I would start offering Elianna small doses of sugar/maybe syrup ASAP. Though if you don't have any corrupting influences like I do, you may not need to bother yet. And although the pediatric dentist across from your bus stop is pretty good, maybe it's best to wait :)

SL - At least you aren't putting cumin in the matzah brei. That would be the last straw for me :) Are you and your husband both from Sephardi backgrounds? Different countries of origin?

Ariella - I don't usually make that much sweet stuff for during the meal because my main eater RaggedyDad doesn't care for cooked apples or cinnamon. Yeesh! I save it for company.

MommyD - Thanks for delurking - you were so quiet, I didn't even know you were there :)

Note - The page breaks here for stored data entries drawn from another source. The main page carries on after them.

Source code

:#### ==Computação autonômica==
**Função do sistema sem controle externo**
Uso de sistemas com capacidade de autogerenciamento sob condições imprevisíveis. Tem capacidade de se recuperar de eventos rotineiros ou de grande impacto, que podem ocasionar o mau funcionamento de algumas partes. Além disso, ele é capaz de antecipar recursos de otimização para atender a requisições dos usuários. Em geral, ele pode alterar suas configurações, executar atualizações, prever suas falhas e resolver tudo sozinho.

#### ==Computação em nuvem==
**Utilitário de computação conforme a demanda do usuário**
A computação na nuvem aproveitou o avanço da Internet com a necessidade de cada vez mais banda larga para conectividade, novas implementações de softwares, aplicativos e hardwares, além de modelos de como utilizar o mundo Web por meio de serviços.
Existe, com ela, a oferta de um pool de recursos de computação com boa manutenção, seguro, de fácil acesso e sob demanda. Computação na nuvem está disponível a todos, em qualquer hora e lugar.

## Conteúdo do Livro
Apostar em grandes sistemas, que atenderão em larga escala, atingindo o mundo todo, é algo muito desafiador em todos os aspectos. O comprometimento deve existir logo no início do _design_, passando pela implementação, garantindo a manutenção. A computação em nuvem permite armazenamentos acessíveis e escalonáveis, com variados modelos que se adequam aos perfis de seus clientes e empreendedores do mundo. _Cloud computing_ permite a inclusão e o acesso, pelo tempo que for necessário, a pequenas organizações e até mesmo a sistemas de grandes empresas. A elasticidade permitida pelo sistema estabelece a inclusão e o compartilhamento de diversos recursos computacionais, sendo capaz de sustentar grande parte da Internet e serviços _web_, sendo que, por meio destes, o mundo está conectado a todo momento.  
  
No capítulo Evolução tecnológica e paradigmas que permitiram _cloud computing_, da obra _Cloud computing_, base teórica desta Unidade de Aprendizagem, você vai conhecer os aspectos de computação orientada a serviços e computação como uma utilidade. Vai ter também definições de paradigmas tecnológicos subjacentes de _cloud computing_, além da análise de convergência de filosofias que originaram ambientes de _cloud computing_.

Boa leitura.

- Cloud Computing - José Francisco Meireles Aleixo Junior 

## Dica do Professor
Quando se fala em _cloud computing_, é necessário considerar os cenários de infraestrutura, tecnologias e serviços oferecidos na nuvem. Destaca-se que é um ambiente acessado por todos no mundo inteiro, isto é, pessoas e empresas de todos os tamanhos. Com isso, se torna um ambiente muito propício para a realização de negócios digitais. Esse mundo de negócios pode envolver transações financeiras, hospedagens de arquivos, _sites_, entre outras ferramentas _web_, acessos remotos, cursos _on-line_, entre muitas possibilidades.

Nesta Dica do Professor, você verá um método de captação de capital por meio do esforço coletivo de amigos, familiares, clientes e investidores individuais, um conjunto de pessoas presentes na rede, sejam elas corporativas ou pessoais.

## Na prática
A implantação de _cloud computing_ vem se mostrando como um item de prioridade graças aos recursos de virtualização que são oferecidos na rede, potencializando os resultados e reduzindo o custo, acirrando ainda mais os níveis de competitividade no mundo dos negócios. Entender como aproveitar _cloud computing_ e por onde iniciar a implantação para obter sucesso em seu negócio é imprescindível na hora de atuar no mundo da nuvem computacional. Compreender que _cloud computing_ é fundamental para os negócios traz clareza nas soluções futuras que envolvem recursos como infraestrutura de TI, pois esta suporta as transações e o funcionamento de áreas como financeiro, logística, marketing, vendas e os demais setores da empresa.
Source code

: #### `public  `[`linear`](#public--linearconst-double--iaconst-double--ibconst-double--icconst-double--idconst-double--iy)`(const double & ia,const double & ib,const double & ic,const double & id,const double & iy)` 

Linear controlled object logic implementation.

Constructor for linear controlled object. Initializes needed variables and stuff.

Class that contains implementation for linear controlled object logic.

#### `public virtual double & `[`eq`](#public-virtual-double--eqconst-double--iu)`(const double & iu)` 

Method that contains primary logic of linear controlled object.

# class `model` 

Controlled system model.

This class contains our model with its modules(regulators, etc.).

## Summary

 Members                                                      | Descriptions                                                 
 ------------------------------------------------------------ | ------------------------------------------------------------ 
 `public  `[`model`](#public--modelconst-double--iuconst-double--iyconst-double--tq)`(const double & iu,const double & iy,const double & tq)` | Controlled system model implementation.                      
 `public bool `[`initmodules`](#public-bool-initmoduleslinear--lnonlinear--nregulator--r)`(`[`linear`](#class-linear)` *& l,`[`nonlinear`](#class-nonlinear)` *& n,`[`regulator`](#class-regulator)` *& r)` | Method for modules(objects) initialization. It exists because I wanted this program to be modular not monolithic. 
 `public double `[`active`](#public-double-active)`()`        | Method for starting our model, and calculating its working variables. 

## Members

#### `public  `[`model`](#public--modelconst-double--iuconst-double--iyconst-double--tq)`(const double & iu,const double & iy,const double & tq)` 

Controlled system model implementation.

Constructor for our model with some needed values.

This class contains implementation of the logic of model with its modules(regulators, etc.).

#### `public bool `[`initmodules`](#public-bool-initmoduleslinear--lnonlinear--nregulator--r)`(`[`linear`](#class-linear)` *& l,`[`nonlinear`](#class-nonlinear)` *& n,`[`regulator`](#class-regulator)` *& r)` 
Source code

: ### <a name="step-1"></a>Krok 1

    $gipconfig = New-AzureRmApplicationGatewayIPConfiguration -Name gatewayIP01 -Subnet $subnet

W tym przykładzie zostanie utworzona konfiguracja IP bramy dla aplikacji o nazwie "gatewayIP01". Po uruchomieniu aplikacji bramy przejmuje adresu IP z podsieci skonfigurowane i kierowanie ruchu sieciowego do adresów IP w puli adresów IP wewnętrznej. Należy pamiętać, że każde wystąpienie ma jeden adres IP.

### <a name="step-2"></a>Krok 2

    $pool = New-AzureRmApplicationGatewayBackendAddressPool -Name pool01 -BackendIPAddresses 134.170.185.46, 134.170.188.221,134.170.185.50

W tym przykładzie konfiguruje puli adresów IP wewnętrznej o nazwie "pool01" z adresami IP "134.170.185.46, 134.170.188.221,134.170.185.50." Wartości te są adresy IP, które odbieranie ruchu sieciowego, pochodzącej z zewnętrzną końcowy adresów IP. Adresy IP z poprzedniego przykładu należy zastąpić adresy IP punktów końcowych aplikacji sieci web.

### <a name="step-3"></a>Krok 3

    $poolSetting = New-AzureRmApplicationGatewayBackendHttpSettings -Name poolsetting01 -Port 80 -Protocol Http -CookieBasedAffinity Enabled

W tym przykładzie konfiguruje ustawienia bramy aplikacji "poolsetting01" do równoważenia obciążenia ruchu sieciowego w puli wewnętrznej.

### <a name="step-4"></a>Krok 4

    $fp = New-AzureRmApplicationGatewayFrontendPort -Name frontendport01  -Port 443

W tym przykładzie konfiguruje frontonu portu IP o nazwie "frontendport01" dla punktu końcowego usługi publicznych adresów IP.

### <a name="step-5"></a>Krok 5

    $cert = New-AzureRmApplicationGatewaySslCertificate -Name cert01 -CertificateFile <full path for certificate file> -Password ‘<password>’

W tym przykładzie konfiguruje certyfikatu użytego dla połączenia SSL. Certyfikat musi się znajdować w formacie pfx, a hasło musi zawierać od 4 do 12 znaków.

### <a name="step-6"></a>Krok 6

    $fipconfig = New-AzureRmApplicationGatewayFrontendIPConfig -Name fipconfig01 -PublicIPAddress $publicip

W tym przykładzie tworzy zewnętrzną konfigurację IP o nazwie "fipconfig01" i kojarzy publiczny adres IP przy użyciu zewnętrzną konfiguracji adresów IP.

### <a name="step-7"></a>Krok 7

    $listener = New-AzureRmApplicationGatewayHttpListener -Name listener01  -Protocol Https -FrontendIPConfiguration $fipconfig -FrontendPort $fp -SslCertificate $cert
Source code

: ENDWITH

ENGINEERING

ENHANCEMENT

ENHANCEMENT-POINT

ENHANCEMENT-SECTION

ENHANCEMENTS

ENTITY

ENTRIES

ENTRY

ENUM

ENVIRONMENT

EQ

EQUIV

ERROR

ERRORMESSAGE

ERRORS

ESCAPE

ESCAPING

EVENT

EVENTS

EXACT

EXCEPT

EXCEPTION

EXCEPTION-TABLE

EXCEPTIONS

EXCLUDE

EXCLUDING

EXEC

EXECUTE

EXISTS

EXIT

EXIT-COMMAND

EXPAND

Since we are still lucky enough to go to my parents, my mother is in charge of the charoset. I'm very much the type to like what I'm accustomed to. She's always made it sweet, with grated apples, walnuts, and wine. And probably sugar!

PT - Well, if you insist! That's how I see it too - there really ought to be no debate here.

Anonymous said...

RaggedyMom - could you please, please put up your standard recipe and your dad's recipe for matzoh brei? And any other recipes you'd like to share? My family makes it just scrambled with eggs with salt and pepper for seasoning. Your version sounds way better! And I'm always looking for new kosher recipes!